3. Future trends: smarter, more integrated, and more powerful

Machine vision, the "golden eye", is still evolving and will flourish in the following directions in the future:

  1. AI Deep Empowerment:

    • Smarter deep learning: Models will be more efficient (less reliance on massive annotation data), more robust (adapting to lighting changes, slight occlusion), and more accurate (identifying complex, obscure defects). Unsupervised/semi-supervised learning techniques will reduce data annotation costs.

    • Explainability AI (XAI): Enables AI to not only make judgments but also explain the "why" of defects, enhancing decision-making transparency and trust, and assisting engineers in improving processes.

    • Generative AI Applications: Utilize generative AI to create synthetic defect data for training more robust models.

  2. 3D vision popularization and enhancement:

    • Cost reduction and application expansion: With the reduction of the cost and the improvement of accuracy of 3D sensors (such as structured light, laser triangulation, ToF), 3D machine vision will replace 2D vision in more fields (such as weld inspection, complex assembly verification, surface defect detection) to provide more comprehensive spatial information.

    • High-precision 3D inspection: The need for critical dimensional and topography measurement in microelectronics, precision machining, and other fields is driving the development of ultra-high-precision 3D vision.

  3. Tighter system integration and intelligence:

    • Edge computing and cloud collaboration: simple tasks are processed in real time on the device side (edge); Complex analysis, model training, and big data management are carried out in the cloud to achieve efficient collaboration.

    • Deep integration with automation/robots: Vision-guided robots (VGRs) can complete the integrated tasks of grasping, positioning, assembly, and inspection more flexibly and accurately. Deeply integrated with PLC, MES and other systems to achieve closed-loop optimization of quality data-driven production.

    • "Vision + Multi-sensor" fusion: Combine thermal imaging, acoustic detection, spectral analysis and other sensing technologies to form multi-dimensional perception capabilities and solve complex detection problems (such as internal defects and material composition) that cannot be covered by a single vision.

  4. Ease of Use and Flexibility Revolution:

    • "No-code/low-code" platform: Graphical interfaces, pre-built algorithm modules, and automation tools will allow non-professional users to quickly configure, deploy, and adapt vision applications, lowering the barrier to access.

    • Adaptive Ability Enhancement: The system can automatically adapt to product variants and minor changes in the environment, reducing the need for manual intervention. AI-based self-learning systems will continuously improve performance.

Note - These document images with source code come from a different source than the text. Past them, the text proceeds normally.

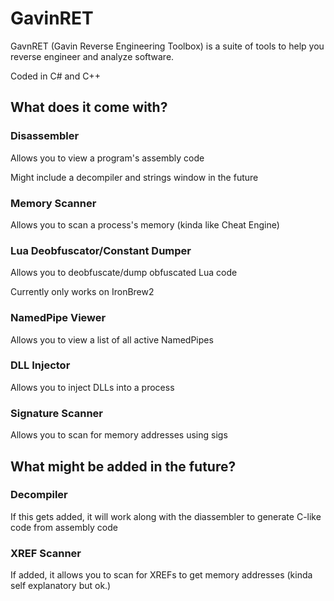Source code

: # GavinRET
GavnRET (Gavin Reverse Engineering Toolbox) is a suite of tools to help you reverse engineer and analyze software.

Coded in C# and C++

## What does it come with?
### Disassembler
Allows you to view a program's assembly code

Might include a decompiler and strings window in the future

### Memory Scanner
Allows you to scan a process's memory (kinda like Cheat Engine)

### Lua Deobfuscator/Constant Dumper
Allows you to deobfuscate/dump obfuscated Lua code

Currently only works on IronBrew2

### NamedPipe Viewer
Allows you to view a list of all active NamedPipes

### DLL Injector
Allows you to inject DLLs into a process

### Signature Scanner
Allows you to scan for memory addresses using sigs

## What might be added in the future?
### Decompiler
If this gets added, it will work along with the diassembler to generate C-like code from assembly code

### XREF Scanner
If added, it allows you to scan for XREFs to get memory addresses (kinda self explanatory but ok.)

  5. Expanding Application Boundaries:

    • From manufacturing to broader fields: Breaking through traditional industrial testing, it shines in fields such as agriculture (fruit sorting, pest and disease identification), medical (drug packaging, equipment testing), logistics (parcel sorting, damage identification), and security (intelligent monitoring).

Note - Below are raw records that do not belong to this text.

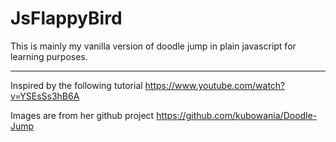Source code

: # JsFlappyBird

This is mainly my vanilla version of doodle jump in plain javascript for learning purposes.

---
Inspired by the following tutorial
https://www.youtube.com/watch?v=YSEsSs3hB6A

Images are from her github project
https://github.com/kubowania/Doodle-Jump

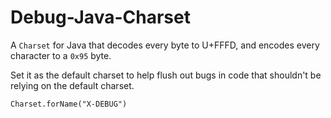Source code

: # Debug-Java-Charset

A `Charset` for Java that decodes every byte to U+FFFD,
and encodes every character to a `0x95` byte.

Set it as the default charset to help flush out bugs
in code that shouldn't be relying on the default charset.

`Charset.forName("X-DEBUG")`

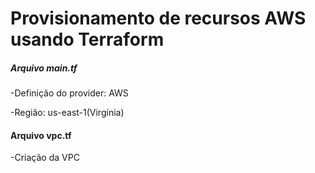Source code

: # Provisionamento de recursos AWS usando Terraform
##### Arquivo main.tf
-Definição do provider: AWS 

-Região: us-east-1(Virgínia)

#### Arquivo vpc.tf 
-Criação da VPC





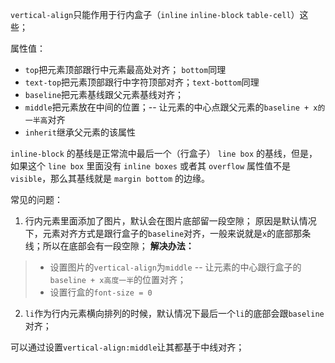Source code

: `vertical-align`只能作用于行内盒子（`inline` `inline-block` `table-cell`）这些；

属性值：

* `top`把元素顶部跟行中元素最高处对齐； `bottom`同理
* `text-top`把元素顶部跟行中字符顶部对齐；`text-bottom`同理
* `baseline`把元素基线跟父元素基线对齐；
* `middle`把元素放在中间的位置；-- 让元素的中心点跟父元素的`baseline + x的一半高`对齐
* `inherit`继承父元素的该属性

`inline-block`  的基线是正常流中最后一个（行盒子） `line box` 的基线，但是，如果这个 `line box` 里面没有 `inline boxes` 或者其 `overflow` 属性值不是 `visible`，那么其基线就是 `margin bottom` 的边缘。

常见的问题：

1. 行内元素里面添加了图片，默认会在图片底部留一段空隙；
   原因是默认情况下，元素对齐方式是跟行盒子的`baseline`对齐，一般来说就是`x`的底部那条线；所以在底部会有一段空隙；
   **解决办法：**

> * 设置图片的`vertical-align`为`middle`  -- 让元素的中心跟行盒子的`baseline + x高度一半`的位置对齐；
> * 设置行盒的`font-size = 0`

2. `li`作为行内元素横向排列的时候，默认情况下最后一个`li`的底部会跟`baseline`对齐；

可以通过设置`vertical-align:middle`让其都基于中线对齐；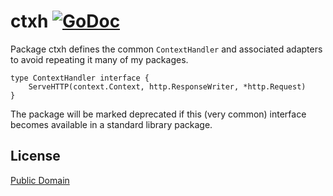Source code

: # ctxh [![GoDoc](http://godoc.org/github.com/dghubble/ctxh?status.png)](http://godoc.org/github.com/dghubble/ctxh)

Package ctxh defines the common `ContextHandler` and associated adapters to avoid repeating it many of my packages. 

    type ContextHandler interface {
        ServeHTTP(context.Context, http.ResponseWriter, *http.Request)
    }

The package will be marked deprecated if this (very common) interface becomes available in a standard library package.

## License

[Public Domain](LICENSE)



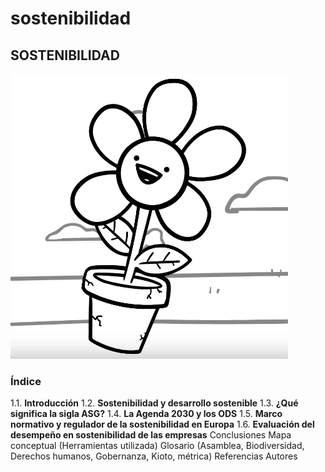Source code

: # sostenibilidad

## SOSTENIBILIDAD

![flower](/img/Flower.png)
 
### Índice
 1.1. **Introducción**
 1.2. **Sostenibilidad y desarrollo sostenible**
 1.3. **¿Qué significa la sigla ASG?**
 1.4. **La Agenda 2030 y los ODS**
 1.5. **Marco normativo y regulador de la sostenibilidad en Europa**
 1.6. **Evaluación del desempeño en sostenibilidad de las empresas**
Conclusiones
Mapa conceptual (Herramientas utilizada)
Glosario (Asamblea, Biodiversidad, Derechos humanos, Gobernanza, Kioto, métrica)
Referencias
Autores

    • Micro and macro: On the one hand, it moves into the microscopic world (semiconductor nanoscale inspection) and plays a key role in the automated inspection of large facilities (bridges, aircraft fuselages, wind turbines) on the other.

epilogue

Machine vision, an increasingly refined pair of "golden eyes", has become an indispensable core force in modern manufacturing to ensure quality and improve efficiency. Although it still faces challenges in terms of cost, adaptability to complex scenarios, and ease of use, the explosive development of artificial intelligence, the continuous leap in hardware performance, and the increasing maturity of system integration are driving it to continue to push boundaries. In the future, machine vision will be smarter, more flexible, and easier to use, and will be deeply integrated with automation, big data, cloud computing and other technologies, which will not only protect product quality more accurately, but also deeply empower intelligent manufacturing, promote industrial quality inspection to a new era of unmanned and intelligent, and become a dazzling light in the wave of Industry 4.0.